* What you are asked to do *
Go through the material below and tally every line with the string "instance". Reply with the number only.

* Records for this exercise *
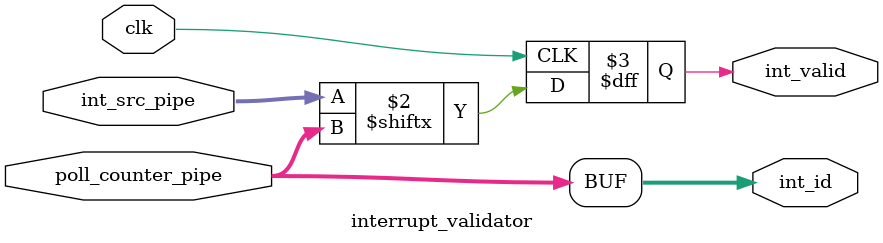
<source format=sv>
module int_ctrl_polling #(
    parameter CNT_W = 3
)(
    input  wire                clk,
    input  wire                enable,
    input  wire [2**CNT_W-1:0] int_src,
    output wire                int_valid,
    output wire [CNT_W-1:0]    int_id
);
    wire [CNT_W-1:0] poll_counter;
    wire [CNT_W-1:0] poll_counter_pipe;
    wire [2**CNT_W-1:0] int_src_pipe;
    
    // Counter management module instance
    counter_manager #(
        .CNT_W(CNT_W)
    ) counter_inst (
        .clk(clk),
        .enable(enable),
        .int_src(int_src),
        .poll_counter(poll_counter),
        .poll_counter_pipe(poll_counter_pipe),
        .int_src_pipe(int_src_pipe)
    );
    
    // Interrupt validation module instance
    interrupt_validator #(
        .CNT_W(CNT_W)
    ) validator_inst (
        .clk(clk),
        .poll_counter_pipe(poll_counter_pipe),
        .int_src_pipe(int_src_pipe),
        .int_valid(int_valid),
        .int_id(int_id)
    );
endmodule

// Counter management module
module counter_manager #(
    parameter CNT_W = 3
)(
    input  wire                clk,
    input  wire                enable,
    input  wire [2**CNT_W-1:0] int_src,
    output reg  [CNT_W-1:0]    poll_counter,
    output reg  [CNT_W-1:0]    poll_counter_pipe,
    output reg  [2**CNT_W-1:0] int_src_pipe
);
    // Counter control logic
    always @(posedge clk) begin
        if (!enable) begin
            // Hold counter value when polling is disabled
            poll_counter <= poll_counter;
        end else begin
            // Always increment counter regardless of interrupt state
            poll_counter <= poll_counter + 1'b1;
        end
        
        // Pipeline registers
        poll_counter_pipe <= poll_counter;
        int_src_pipe <= int_src;
    end
endmodule

// Interrupt validation module
module interrupt_validator #(
    parameter CNT_W = 3
)(
    input  wire                clk,
    input  wire [CNT_W-1:0]    poll_counter_pipe,
    input  wire [2**CNT_W-1:0] int_src_pipe,
    output reg                 int_valid,
    output wire [CNT_W-1:0]    int_id
);
    // Interrupt validation logic
    always @(posedge clk) begin
        int_valid <= int_src_pipe[poll_counter_pipe];
    end
    
    // Dedicated output assignment
    assign int_id = poll_counter_pipe;
endmodule
</source>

* Answer area *
2